Казимира крошила на кухне салат. Мыла дощечку, смывала с нее укропные и луковые листья — и оба перстенька соскочили с мокрых пальцев, нырнули в сточную трубу.
Мама плакала, сморкаясь в кружевной платок. Перстеньки прабабкины. Матка Боска, Езус Кристус, как жаль, как…
Прабабку Брониславу казнили страшной казнью: за участие в восстании отрубили ей обе руки по локоть. Приказ русского царя. Это было в Варшаве. Варшава тогда была русской. Маленьких детей Брони увезли в Россию, под надзором тетки Изольды. В семье помнили имена всех предков, знали их жизни.
Старыми коричневыми фотографиями полнились пухлые, как Библия, домашние альбомы.
Их и листали, как Библию: святыня.
Лидочка играла сначала на рояле полдня, потом весь вечер на фисгармонии, пытаясь музыкой утешить мать. К полуночи мать плакать перестала. Сидела в кресле с опухшим, лиловым свекольным носом, набрякшие венами руки покорно лежали на мрачном штапеле юбки. Голодная Лидочка оторвала пальцы от черных клавиш фисгармонии и тихо спросила: «Мама, ты больше не плачешь? Мама, у нас есть что поесть? Я сама вымою посуду».
Казимира опять заплакала. Плача, она улыбалась.
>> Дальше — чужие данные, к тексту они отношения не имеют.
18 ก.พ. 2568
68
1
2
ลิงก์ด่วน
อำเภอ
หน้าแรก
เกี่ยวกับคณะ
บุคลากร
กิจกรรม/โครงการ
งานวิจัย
Лидочка поступила в музыкальное училище. Она училась на «отлично», и ей выдали красный, как флаг Родины, диплом. После выпускного вечера, слушая на ночь радио, она поняла: распалась на куски страна, где она жила. Отец все шелестел газетами, пытался правду понять. Не было правды. Кто ее спрятал? Где?
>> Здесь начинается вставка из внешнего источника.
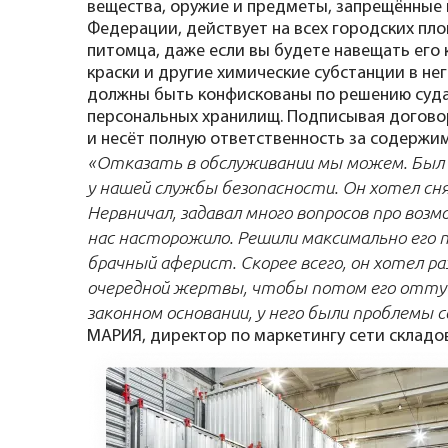
вещества, оружие и предметы, запрещённые 
Федерации, действует на всех городских пл
питомца, даже если вы будете навещать его
краски и другие химические субстанции в не
должны быть конфискованы по решению суда,
персональных хранилищ. Подписывая договор
и несёт полную ответственность за содержим
«Отказать в обслуживании мы можем. Был с
у нашей службы безопасности. Он хотел сня
Нервничал, задавал много вопросов про возм
нас насторожило. Решили максимально его 
брачный аферист. Скорее всего, он хотел 
очередной жертвы, чтобы потом его оттуд
законном основании, у него были проблемы 
МАРИЯ, директор по маркетингу сети складо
Лида не понимала ничего в устройстве государства. Прабабка Броня пострадала за польскую революцию; она, Лида, лучше пусть будет страдать за музыку. И радоваться ей. Пусть движеньями народов занимаются мужчины. Мама Казимира все повторяет: музыка, нет ничего лучше для женщины, такая прелестная женская профессия, пальчики всегда чистенькие, будешь хорошо играть — будут ученики, а значит, и денежки. И опять плакала, и закрывала старое лицо кружевным платочком.
Лидочку после училища сразу взяли солисткой филармонии: шутка ли, собственная органистка, из Москвы выписывать не надо!
Органный зал. И тьма, и запах старых досок. И смолы. И пыли.
И старых нот: от нот на пульте струится легкий аромат ванили, пирогов прабабки Брони. Безрукая прабабка, испеки мне пирог. Пирог с капустой. Пирог с брусникой. Пирог с чесночной, дикой черемшой.
Орган похож на печь. Его надо растапливать. Трудиться, потеть, нагибаться, бросать в красный зев дрова. Дрова — это ее тело. Ее руки, ноги. Играть руками и ногами на органе — все равно что обнимать любимого в постели. Она девочка, и нет у нее любимого! Будет когда-то.